Cruise Lines Lure Would-Be Customers, But Las Vegas Casino Operators Unfazed

15 October 2003

LAS VEGAS -- Cruise lines are flexing their muscles with trade groups, saying the industry represents a major challenge to gaming operators.

Casino-hotel operators, however, see the burgeoning cruise business as their newest feeder market and are moving full-speed-ahead to develop partnerships rather than compete with the industry.

CruisesOnly, for example, a major cruise travel agency, recently said its customers are substituting cruise vacations for Las Vegas trips because of their "overall value."

Marketing Vice President Don Walker said the agency's customers understand that adding dining, entertainment and activities into the fare cuts the total cost of cruise vacations.

He also points out that most major cruise ships today offer casino gambling as amenities, adding to the competition with Las Vegas.

To illustrate, CruisesOnly compiled comparative prices for a seven-day Caribbean Cruise on Carnival's Glory to the Western Mediterranean and a seven-day vacation in Las Vegas at the MGM Grand between Oct. 25 and through Nov. 1, based on two adults traveling, excluding taxes and fees.

The Las Vegas vacation at the MGM totaled $3,115 for a deluxe room, airfare, a food allowance of $700 and an entertainment allowance of $300. The Carnival cruise vacation totaled $1,610, or about half the price of the Las Vegas vacation.

Gaming operators generally say the cruise business deserves to be taken seriously because of the numbers involved.

Growing at 20 percent a year, the cruise business is the fastest-growing segment of the international leisure industry, faster even than the gaming industry.

The number of cruise passengers, which totaled 9.4 million worldwide last year, should reach 10.5 million in 2003 and 13 million in 2004, projects G.P. Wild (International), a United Kingdom-based cruise business consulting firm.

And the U.S. cruise market, which generated 6.4 million passengers in 2001, should break 7 million next year and increase to 8 million in 2005.

MGM Mirage spokesman Alan Feldman, however, said that to the extent there are leisure travelers who go on cruises and gamble, there is an opportunity for the casino companies.

More important, Feldman was skeptical that many travelers see the two vacation options as trade-offs.

"I just don't see large numbers of people who see them as one or another choices," he said.

Harrah's Entertainment is taking a more aggressive position in light of the growing interest in cruise vacations.

"We actually view (the cruise business) as being an opportunity for our company to form strategic alliances with Royal Caribbean Cruises," spokesman David Strow said.

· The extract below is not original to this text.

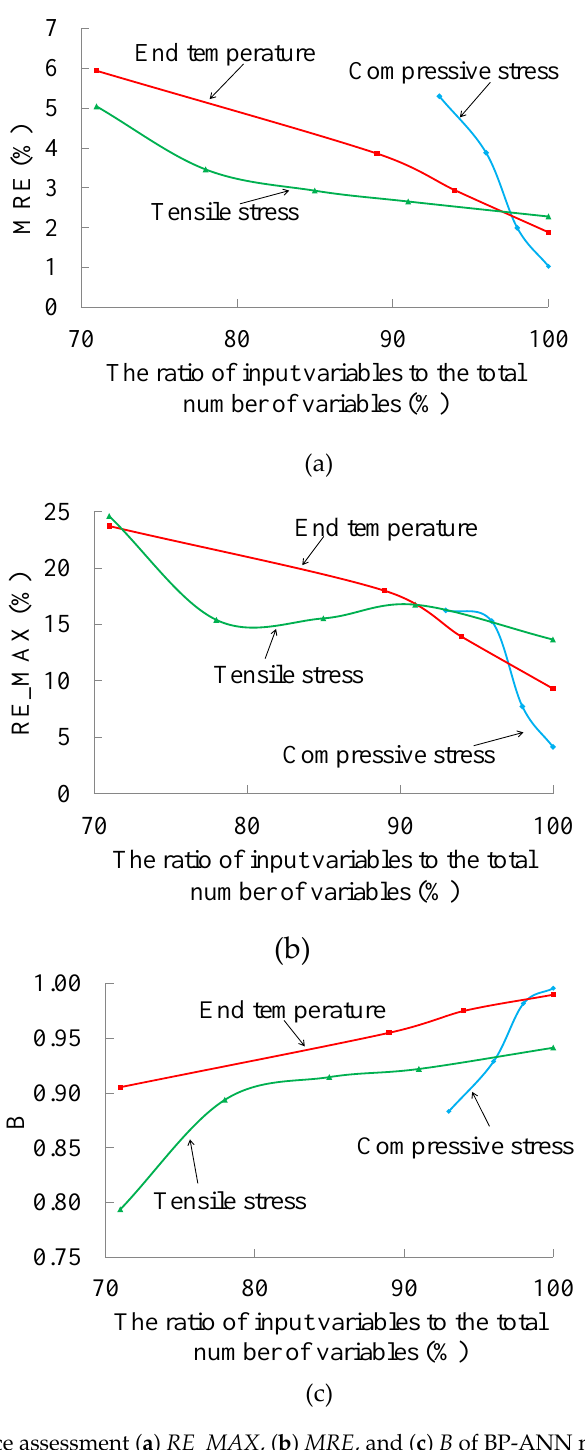
Figure 5. Performance assessment ( a ) RE_MAX , ( b ) MRE , and ( c ) B of BP-ANN models with different variable completeness (the ratio of input variables to the total number of variables). Table 7. Selection of the minimum number of input variables satisfying the predefined criteria.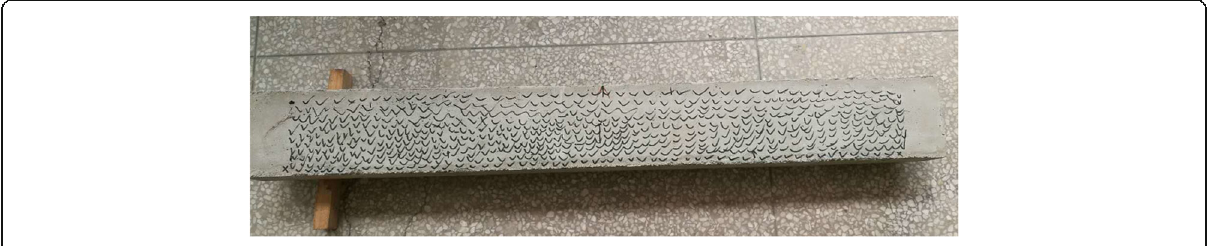
Fig. 6 Beam drawn with dash type targets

Royal Caribbean recently was added to Harrah's Total Rewards program and is featured in the company's collateral promotional material, he said.

"Also, we reward some of our higher-end players with VIP cruises on Royal Caribbean," Strow said.

And on some Royal Caribbean Cruises out of Los Angeles, Harrah's sponsors slot machine and blackjack tournaments, he said.

"Why? What we've noticed is that the demographics of a cruise customer is almost identical to the demographic of a valuable casino player," Strow said.

"Casino customers in the studies we've conducted have indicated being very interested in taking cruises and in visiting (land-based) casinos," he said.

At Park Place Entertainment Corp., Senior Vice President Steve Rosen said for the same reason his company has developed a strategic relationship with Crystal Cruises and operates Caesars at Sea casinos on each of its three ships.

"You can't fight it. They're not going to go away," Rosen said.

He said Park Place also offers cruise packages to high-end customers and cross promotes its casino properties with Crystal.

"You can look at them as adversaries or you can ask how we can work together to grow the customer base. That's the trend in both industries," Rosen said.